The Criteria Taronja project at UPV aims to identify the public spaces in cities where women feel unsafe or experience aggression to improve policies against gender violence.
This initiative of the Research Group in Geospatial Technologies of the Universitat Politècnica de València is funded by the Department of Innovation, Universities, Science and Digital Society of the Generalitat Valenciana. It is being developed in five cities: Valencia (where the pilot project is being carried out), Dublin (Ireland), Sofia (Bulgaria), Toluca (Mexico) and San Francisco (United States).
The final result will be an interactive web portal, a geoportal, which will provide real-time information on the situation of insecurity in each city and its evolution over time. The tool will provide information to decision-makers so that they can deploy more efficient measures and evaluate their results.
The Universitat Politècnica de València has invited the university community, especially women students, to contribute their experiences of insecurity in public spaces in Valencia through an application. This Mapathon (a meeting to map an area) took place on Thursday, 7 March, as part of the activities planned for Women's Day at the UPV.
Data on the experience of insecurity is collected through citizen science software. It is an application in which users can locate on a map the places where they have experienced sexual harassment or have felt fear (and what caused it).
The Research Group in Geospatial Technologies of the UPV has collaborated with experts in gender equality to identify the parameters that contribute to the feeling of safety and their relative weight. Interdisciplinary cooperation has also made it possible to identify the behaviours that make women feel insecure, such as being followed by a stranger, exhibitionism or expressions of sexual content.
According to the United Nations, sexual harassment and other forms of sexual violence in public spaces are a daily problem for women and girls in all countries of the world. This reduces their opportunities for education, employment, leisure or public participation and negatively affects their well-being and health.
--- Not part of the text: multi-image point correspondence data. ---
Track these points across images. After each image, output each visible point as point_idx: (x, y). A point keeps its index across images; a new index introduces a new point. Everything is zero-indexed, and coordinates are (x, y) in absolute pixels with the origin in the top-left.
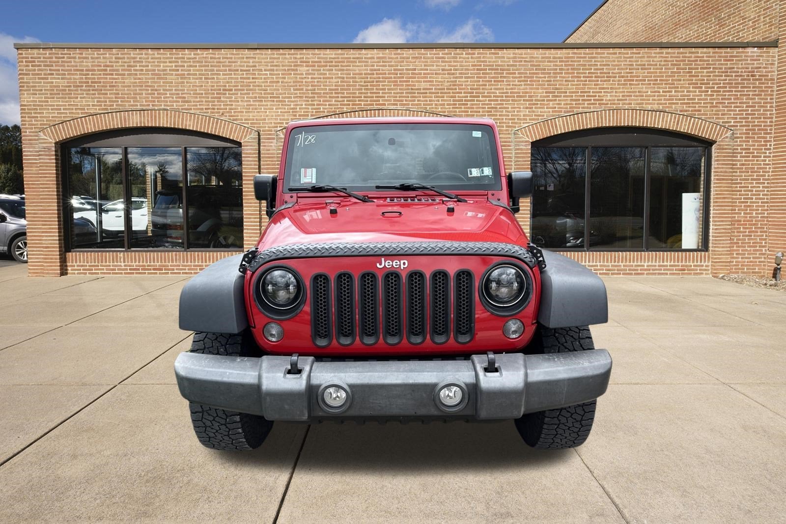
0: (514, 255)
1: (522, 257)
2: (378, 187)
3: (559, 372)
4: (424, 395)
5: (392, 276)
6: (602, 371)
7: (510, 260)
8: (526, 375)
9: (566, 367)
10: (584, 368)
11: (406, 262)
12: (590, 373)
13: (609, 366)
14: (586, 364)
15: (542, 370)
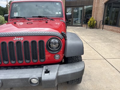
0: (56, 35)
1: (59, 36)
2: (33, 17)
3: (68, 71)
4: (25, 81)
5: (18, 43)
6: (81, 70)
7: (55, 37)
8: (58, 73)
9: (71, 69)
10: (76, 70)
11: (23, 38)
12: (78, 71)
13: (83, 68)
14: (77, 68)
15: (63, 71)
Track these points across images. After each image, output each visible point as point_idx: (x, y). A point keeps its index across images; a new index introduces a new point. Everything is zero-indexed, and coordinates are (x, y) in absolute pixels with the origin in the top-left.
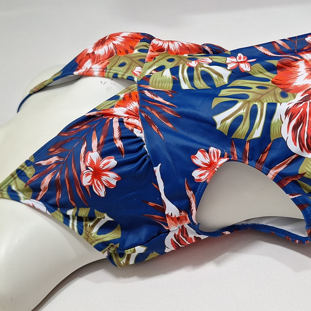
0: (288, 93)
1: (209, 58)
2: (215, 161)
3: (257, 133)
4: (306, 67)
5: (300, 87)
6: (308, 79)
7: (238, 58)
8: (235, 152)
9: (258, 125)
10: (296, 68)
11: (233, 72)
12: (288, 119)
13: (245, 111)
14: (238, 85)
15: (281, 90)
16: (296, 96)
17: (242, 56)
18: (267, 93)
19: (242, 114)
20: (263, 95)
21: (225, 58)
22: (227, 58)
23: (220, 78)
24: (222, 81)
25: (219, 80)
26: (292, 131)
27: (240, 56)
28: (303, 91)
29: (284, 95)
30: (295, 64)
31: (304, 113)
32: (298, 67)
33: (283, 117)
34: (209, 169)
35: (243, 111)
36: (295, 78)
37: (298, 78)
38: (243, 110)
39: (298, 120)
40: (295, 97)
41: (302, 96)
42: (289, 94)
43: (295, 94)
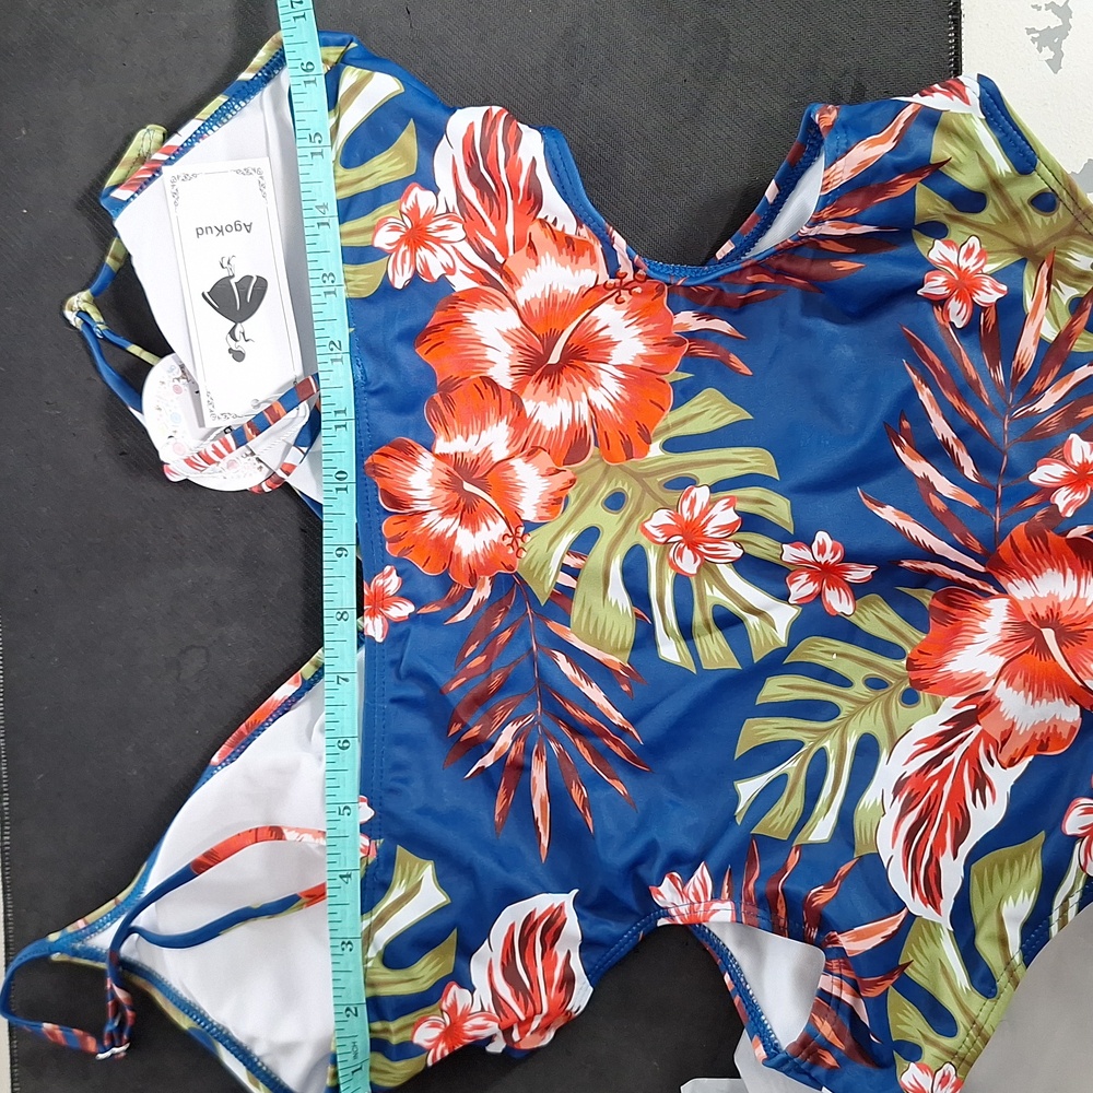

Ana Anquela, the UPV researcher in charge of the project, explains that Criteria Taronja "works to prevent gender-based street violence in cases where the aggressor and the victim have no previous relationship". This contributes to Sustainable Development Goal 5 of the UN 2030 Agenda: Achieve gender equality and empower all women and girls.
The project is being implemented in five cities with very different legislation: València, Dublin (Ireland), Sofia (Bulgaria), Toluca (Mexico) and San Francisco (USA).
According to researcher Ana Anquela, Europe has open data policies that facilitate the modelling of perceptions of security through quantitative information on infrastructures, socio-economic information, and real-time traffic... "[However], data on crime is limited, so we had to request it".
In contrast, data protection policies are more relaxed in the United States, and the geolocation of crimes is available.
Finally, in Toluca, "to generate indispensable data sets, it is necessary to intensify the collection of information through citizen science, either through sentiment analysis of social network data, through the participation of volunteer groups that report episodes of street violence or feelings of insecurity in public spaces, through mapathons, or by using computer techniques such as web scraping (automatic data collection from web pages)".
"According to our information, Valencia is a very safe city, in contrast to Toluca (Mexico), where students report many experiences of feelings of insecurity or street harassment near the university campus," explains Ana Anquela.
Criteria Taronja is scheduled to end in December 2024, although the group intends to continue its research beyond that date. "The project has many dimensions that we want to deepen," explains the UPV professor.